Cytopathology

Biography

Biography: Suhail Rasool

Abstract

Accumulation of beta-amyloid (Aß) is an important molecular event in Alzheimer’s disease (AD). It is now well known that vaccination against fibrillar Aß prevents amyloid accumulation and preserves cognitive function in transgenic mouse models. To study the effect of vaccination against generic oligomer epitopes, Aß oligomers, islet amyloid polypeptide (IAPP) oligomers, random peptide oligomer (3A) & Aß fibrils were used to vaccinate Tg2576 and 3xtg mice, which develop a progressive accumulation of plaques, tangles and cognitive impairment. We vaccinated Tg2576 and 3xTg mice monthly with the above mentioned vaccines and studied various cognitive parameters at 6 months, 10 months and 14 months of age.
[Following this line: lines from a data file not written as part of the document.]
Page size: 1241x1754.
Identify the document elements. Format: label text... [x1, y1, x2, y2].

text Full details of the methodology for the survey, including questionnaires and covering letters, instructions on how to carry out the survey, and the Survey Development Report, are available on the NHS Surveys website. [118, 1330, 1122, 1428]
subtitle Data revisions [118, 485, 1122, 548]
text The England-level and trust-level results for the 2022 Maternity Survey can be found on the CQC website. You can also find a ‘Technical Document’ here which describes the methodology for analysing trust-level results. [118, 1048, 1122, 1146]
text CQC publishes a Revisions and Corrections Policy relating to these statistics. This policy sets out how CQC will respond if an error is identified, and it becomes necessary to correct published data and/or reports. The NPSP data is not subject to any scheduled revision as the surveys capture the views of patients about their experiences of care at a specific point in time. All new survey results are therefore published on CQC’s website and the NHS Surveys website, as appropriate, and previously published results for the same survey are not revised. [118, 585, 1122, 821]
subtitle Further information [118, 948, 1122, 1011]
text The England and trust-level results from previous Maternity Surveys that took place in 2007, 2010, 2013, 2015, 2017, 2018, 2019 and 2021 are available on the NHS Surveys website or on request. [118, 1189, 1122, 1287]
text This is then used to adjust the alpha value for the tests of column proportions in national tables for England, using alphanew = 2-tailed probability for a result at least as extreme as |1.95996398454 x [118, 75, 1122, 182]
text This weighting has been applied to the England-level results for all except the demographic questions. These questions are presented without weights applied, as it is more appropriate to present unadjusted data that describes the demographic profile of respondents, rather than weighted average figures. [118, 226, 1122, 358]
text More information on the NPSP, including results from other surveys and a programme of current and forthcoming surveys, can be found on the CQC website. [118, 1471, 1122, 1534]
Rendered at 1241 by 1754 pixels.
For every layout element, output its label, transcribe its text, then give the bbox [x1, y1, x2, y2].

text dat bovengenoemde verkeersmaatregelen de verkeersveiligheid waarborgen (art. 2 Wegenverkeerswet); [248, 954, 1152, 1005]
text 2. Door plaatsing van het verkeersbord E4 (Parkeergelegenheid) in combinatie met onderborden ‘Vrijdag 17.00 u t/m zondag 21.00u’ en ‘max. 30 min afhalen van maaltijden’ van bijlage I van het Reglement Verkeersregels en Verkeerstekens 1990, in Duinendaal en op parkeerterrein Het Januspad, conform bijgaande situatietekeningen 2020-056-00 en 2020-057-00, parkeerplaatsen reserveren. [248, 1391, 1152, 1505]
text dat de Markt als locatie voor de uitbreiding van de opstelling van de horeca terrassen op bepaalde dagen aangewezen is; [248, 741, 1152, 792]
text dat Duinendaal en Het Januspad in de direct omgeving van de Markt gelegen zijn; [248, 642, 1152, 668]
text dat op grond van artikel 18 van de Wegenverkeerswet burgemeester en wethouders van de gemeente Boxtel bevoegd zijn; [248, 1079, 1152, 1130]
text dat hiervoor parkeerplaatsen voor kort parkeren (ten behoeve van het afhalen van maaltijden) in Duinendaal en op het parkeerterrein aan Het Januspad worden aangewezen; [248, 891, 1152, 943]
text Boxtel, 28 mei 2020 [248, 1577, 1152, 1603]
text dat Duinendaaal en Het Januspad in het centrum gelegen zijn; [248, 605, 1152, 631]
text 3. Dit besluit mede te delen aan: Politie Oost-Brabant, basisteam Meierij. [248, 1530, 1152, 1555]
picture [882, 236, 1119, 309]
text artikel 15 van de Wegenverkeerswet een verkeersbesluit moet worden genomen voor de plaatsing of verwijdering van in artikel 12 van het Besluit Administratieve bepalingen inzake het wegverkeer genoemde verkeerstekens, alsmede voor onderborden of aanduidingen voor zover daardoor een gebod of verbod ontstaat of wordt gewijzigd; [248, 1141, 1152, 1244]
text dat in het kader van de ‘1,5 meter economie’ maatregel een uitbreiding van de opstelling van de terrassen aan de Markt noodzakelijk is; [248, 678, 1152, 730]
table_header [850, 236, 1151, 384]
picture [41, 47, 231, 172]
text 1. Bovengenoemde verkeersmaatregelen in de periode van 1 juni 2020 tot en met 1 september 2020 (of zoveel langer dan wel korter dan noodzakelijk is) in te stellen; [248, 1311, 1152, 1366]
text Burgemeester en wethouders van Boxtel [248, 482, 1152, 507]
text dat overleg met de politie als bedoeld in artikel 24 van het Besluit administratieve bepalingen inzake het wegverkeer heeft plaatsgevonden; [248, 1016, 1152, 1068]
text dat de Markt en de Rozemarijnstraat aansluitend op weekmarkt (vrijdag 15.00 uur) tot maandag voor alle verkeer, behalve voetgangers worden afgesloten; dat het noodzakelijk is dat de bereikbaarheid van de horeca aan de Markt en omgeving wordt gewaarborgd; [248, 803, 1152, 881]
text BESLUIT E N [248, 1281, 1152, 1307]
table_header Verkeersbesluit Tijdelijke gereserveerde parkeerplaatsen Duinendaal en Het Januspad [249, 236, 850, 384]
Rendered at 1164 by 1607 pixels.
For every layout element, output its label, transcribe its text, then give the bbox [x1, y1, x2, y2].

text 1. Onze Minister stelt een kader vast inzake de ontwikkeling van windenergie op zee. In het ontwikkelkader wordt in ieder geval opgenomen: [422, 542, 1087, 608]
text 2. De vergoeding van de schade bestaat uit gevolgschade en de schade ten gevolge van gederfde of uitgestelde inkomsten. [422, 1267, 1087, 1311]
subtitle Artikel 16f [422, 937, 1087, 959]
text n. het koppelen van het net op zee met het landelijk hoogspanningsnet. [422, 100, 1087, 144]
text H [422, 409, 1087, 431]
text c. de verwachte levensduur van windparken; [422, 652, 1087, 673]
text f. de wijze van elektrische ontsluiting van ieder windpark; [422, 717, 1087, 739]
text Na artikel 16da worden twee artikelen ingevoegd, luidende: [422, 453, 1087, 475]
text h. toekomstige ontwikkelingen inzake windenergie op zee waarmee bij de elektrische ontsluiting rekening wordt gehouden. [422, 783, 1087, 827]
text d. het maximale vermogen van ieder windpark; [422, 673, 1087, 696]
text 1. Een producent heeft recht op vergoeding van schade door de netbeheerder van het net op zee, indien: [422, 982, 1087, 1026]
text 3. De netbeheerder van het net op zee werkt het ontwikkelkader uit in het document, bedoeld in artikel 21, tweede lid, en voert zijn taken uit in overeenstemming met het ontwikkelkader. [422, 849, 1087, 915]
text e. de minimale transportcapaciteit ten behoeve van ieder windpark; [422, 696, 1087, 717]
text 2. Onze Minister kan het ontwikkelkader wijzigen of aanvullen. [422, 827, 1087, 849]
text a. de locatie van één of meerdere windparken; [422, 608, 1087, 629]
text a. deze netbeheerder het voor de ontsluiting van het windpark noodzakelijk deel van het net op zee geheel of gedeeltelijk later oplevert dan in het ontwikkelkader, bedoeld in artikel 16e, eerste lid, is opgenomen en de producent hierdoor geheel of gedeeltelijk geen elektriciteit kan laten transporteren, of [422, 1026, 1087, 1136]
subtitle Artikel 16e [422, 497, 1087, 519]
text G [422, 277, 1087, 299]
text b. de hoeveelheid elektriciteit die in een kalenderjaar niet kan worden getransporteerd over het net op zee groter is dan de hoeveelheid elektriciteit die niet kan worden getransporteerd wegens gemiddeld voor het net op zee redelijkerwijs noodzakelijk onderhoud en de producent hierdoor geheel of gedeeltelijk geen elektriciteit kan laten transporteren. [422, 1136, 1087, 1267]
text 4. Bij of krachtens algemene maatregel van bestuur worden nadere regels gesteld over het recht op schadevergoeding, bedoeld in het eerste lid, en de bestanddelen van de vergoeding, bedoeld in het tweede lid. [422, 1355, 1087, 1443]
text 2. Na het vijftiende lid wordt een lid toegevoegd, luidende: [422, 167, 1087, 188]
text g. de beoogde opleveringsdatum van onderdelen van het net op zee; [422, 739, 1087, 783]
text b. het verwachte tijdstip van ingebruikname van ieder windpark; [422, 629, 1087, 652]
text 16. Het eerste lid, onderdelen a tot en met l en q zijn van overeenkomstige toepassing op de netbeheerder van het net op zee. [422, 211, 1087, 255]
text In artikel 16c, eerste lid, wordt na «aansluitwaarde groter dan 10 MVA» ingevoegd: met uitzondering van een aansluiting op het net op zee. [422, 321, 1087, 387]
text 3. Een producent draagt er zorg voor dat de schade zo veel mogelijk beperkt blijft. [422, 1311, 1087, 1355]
We tested escape latency, number of platform crosses in the Morris water maze test (MWM) (which are related to hippocampus), novel object recognition (which is related to cortex) and inhibitory avoidance (which is related to amygdala). It was found that all vaccinated mice have a significant improvement in cognitive function compared to controls. In addition to cognitive improvement subcutaneous administration of these antigens markedly reduced total plaque load (Aβ burden) and hyper phosphorylated tau (tau pathology). We conclude that amyloid Aß sequence is not necessary to produce a protective immune response as the random peptide (3A) gives rise to an oligomer specific immune response. The critical epitope is a pathology-specific conformation of the peptide backbone that is independent of the specific amino acid sequence. It is therefore suggested that vaccination against a non-human amyloid oligomer epitope may be an effective strategy for developing a vaccine that does not have the potential for auto-inflammatory immune complications.